Thursday, May 14, 2009

Taking the bible study out of the church.

Last winter my wife and I were huddled up in our safe little suburban home on a particularly dangerous night. It was a snow emergency and not even BOGO panties at Victoria's Secret could get people out of the house. It was actually very peaceful, unusually quiet even for our neighborhood. So the sirens caught us off guard. You always feel a little more gravity in your tummy when you hear them get this close. We knew it was across the street so we did our American duty and gawked out the window. Three police cruisers, and ambulance and a fire truck slid down our road and parked directly in front of our house. We watched them buzz in and out of the house across the street, bumbling in the snow and violently pounding on Mike's chest under the flourescent lights through the open garage door. Once they loaded our neighbor into the ambulance, it took them nearly ten minutes to move teh firetruck which had blocked the medics in on our icy cul de sac. Later we found out from a friend of the family that they had to restart Mike's heart three times while they waited for the lumbering red behemoth to move. In the following days Mike was fighting for his life, given about a 30% chance of winning.

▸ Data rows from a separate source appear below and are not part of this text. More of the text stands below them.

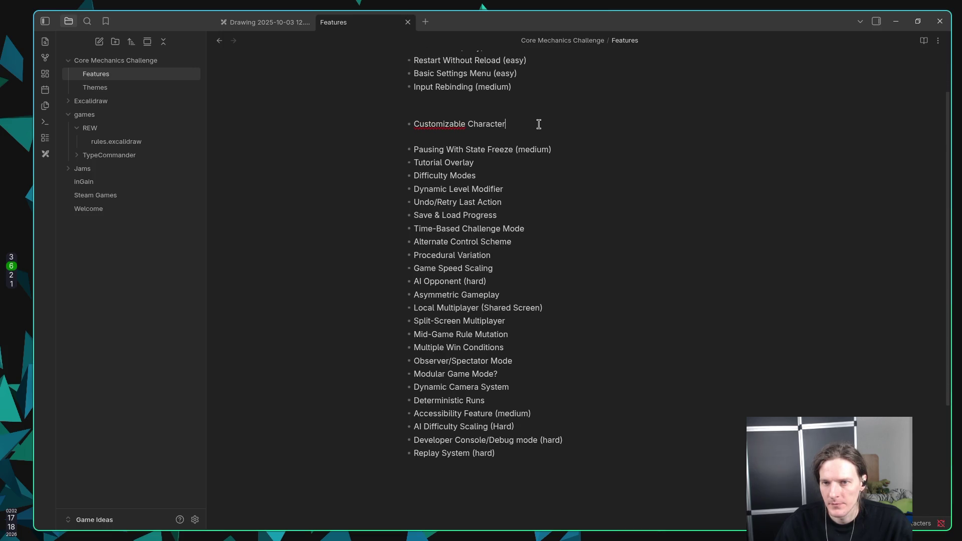
{"action": "left_click", "coordinate": [559, 119]}
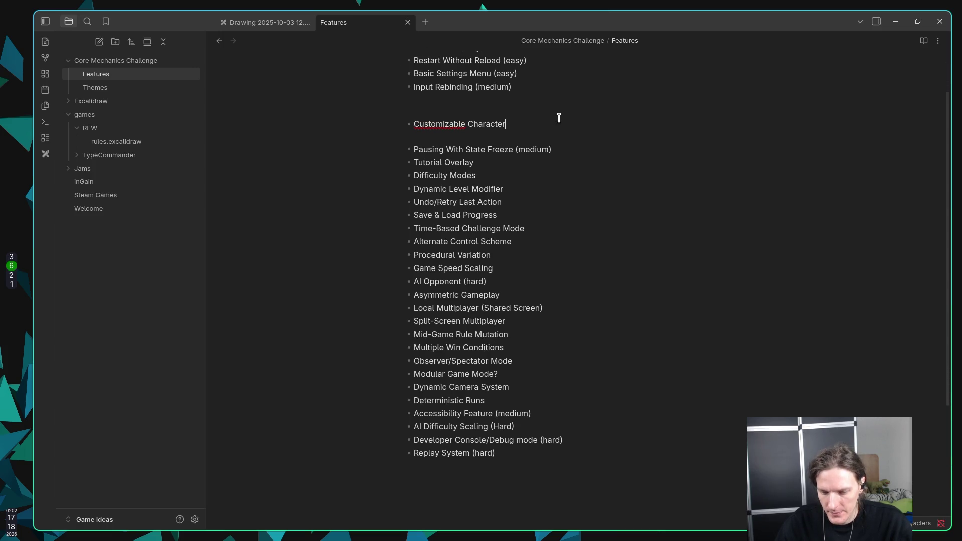
{"action": "type", "text": "("}
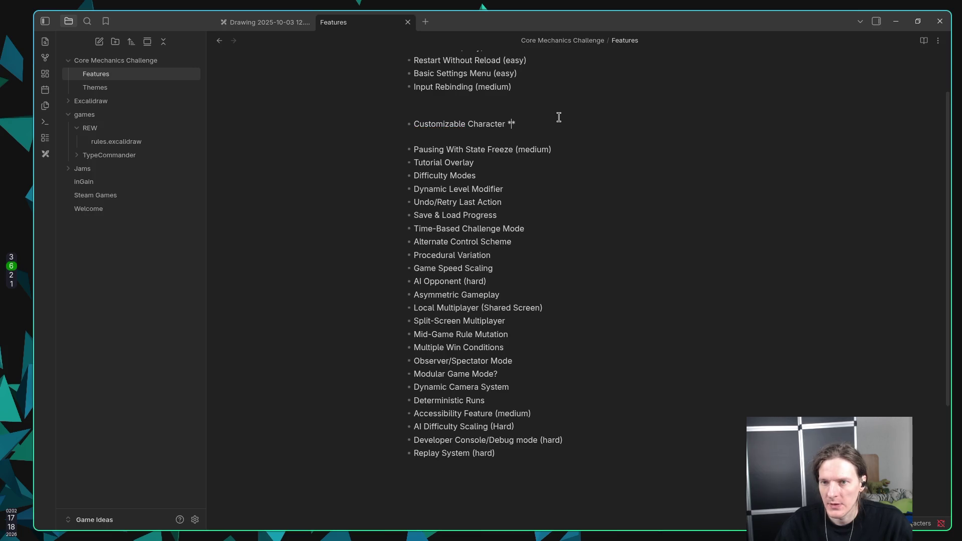
{"action": "type", "text": "easy"}
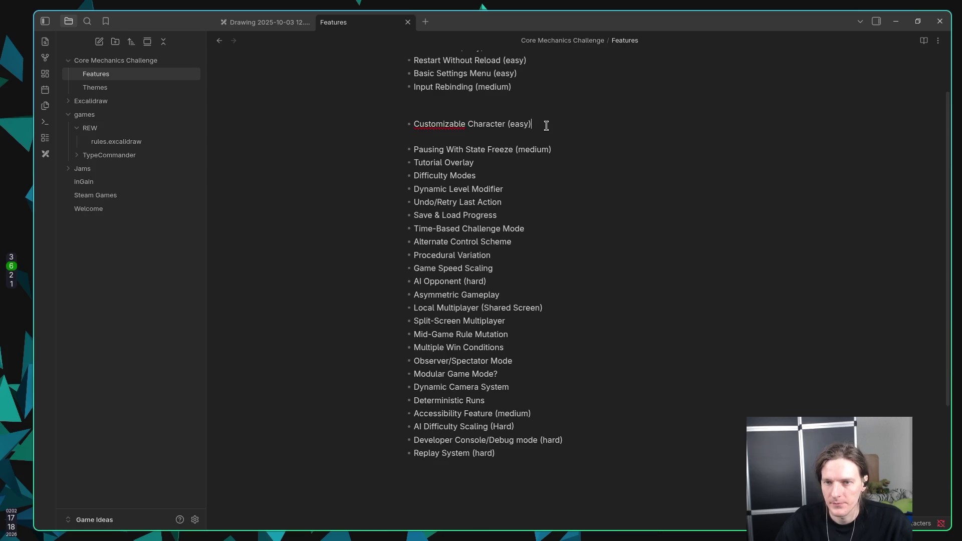
Copy the (medium) tag onto Tutorial Overlay, Difficulty Modes and Dynamic Level Modifier
{"action": "left_click", "coordinate": [503, 161]}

Enter: Doug. The following week I saw Mike's next door neighbor (my other neighbors across the street) struggling to get out of the driveway. I helped push their Saturn up the steep, ice-covered incline and paused to share a breath with Doug. Conversation went immediately to our unfortunate neighbor. "You know it's a shame no one came to get me the night mike had his heart attack", he lamented, "I'm a heart surgeon. I was home that night and had all of my gear upstairs."

Question: How many people living on your street have the unique ability to help when your life goes to hell in a handbasket? How would you know? Would anyone even notice you were suffering? Funny that in a world where we have the power to twitter people in Singapore, we don't have relationships with the heart surgeon, or the heart patient, next door.
I've been thinking about ways to reverse the isolation, the fear, and the illusion of safety that my wife and I endured in the suburbs. Working in a church for the past few years I'm familiar with the "bible study" as a social model. We call them community groups, or small groups, most of the time now.

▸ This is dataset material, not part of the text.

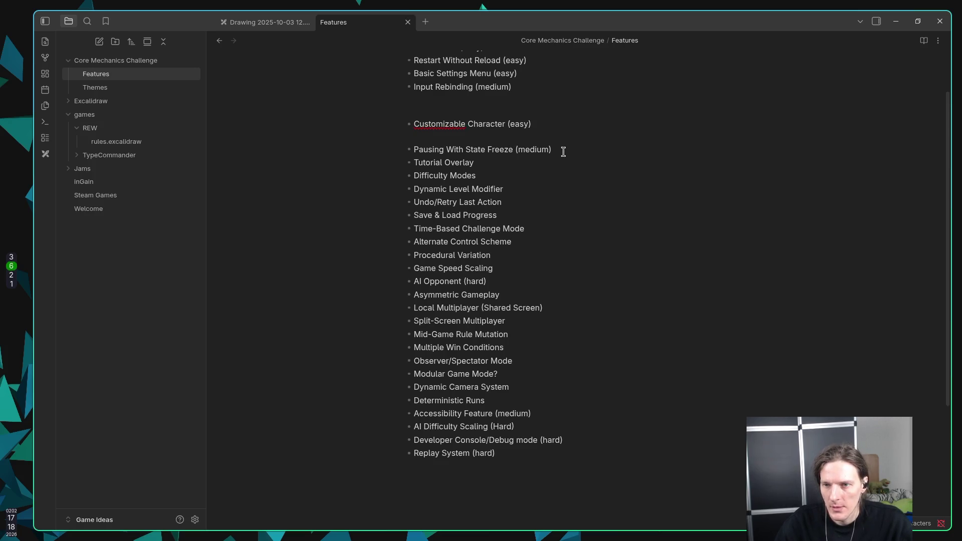
{"action": "left_click_drag", "start_coordinate": [557, 149], "coordinate": [408, 148]}
{"action": "left_click", "coordinate": [407, 162]}
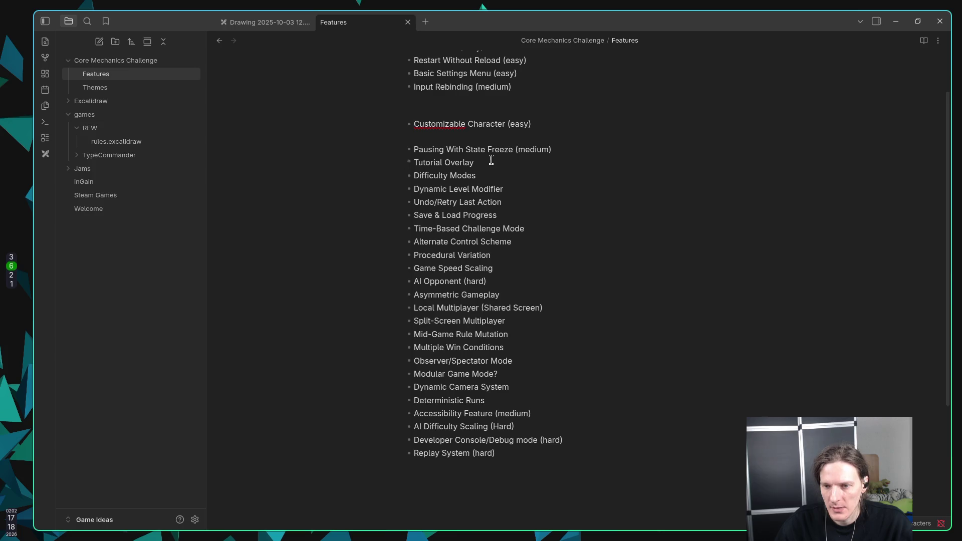
{"action": "left_click_drag", "start_coordinate": [515, 150], "coordinate": [576, 149]}
{"action": "left_click", "coordinate": [541, 162]}
{"action": "key", "text": "ctrl+v"}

What I'm wondering is, why does this have to be a uniquely religious experience? What's wrong with having the folks on Apple Valley Ct over for drinks and Scrabble? No office friends allowed! No church friends or fishing buddies or homeschool moms allowed! Get to know the people you share air with. Get to know their hurts, their gifts...and see if you might just get the chance to restart their heart some time.

1 comment:

  1. I wanted to comment on this when you first posted it. My husband and I have always been 'neighborly' (just the way we were raised, I guess) but the more the years progress- the more successful we are, that is- the more resistance we meet. I think it has to do with the ACS (American Cynic Syndrome: the symptoms are a firm belief that nothing in life is free and everyone is working their own angle) and that is a hard thing to break through. Borrowing a simple cup of sugar has gone very much out of fashion.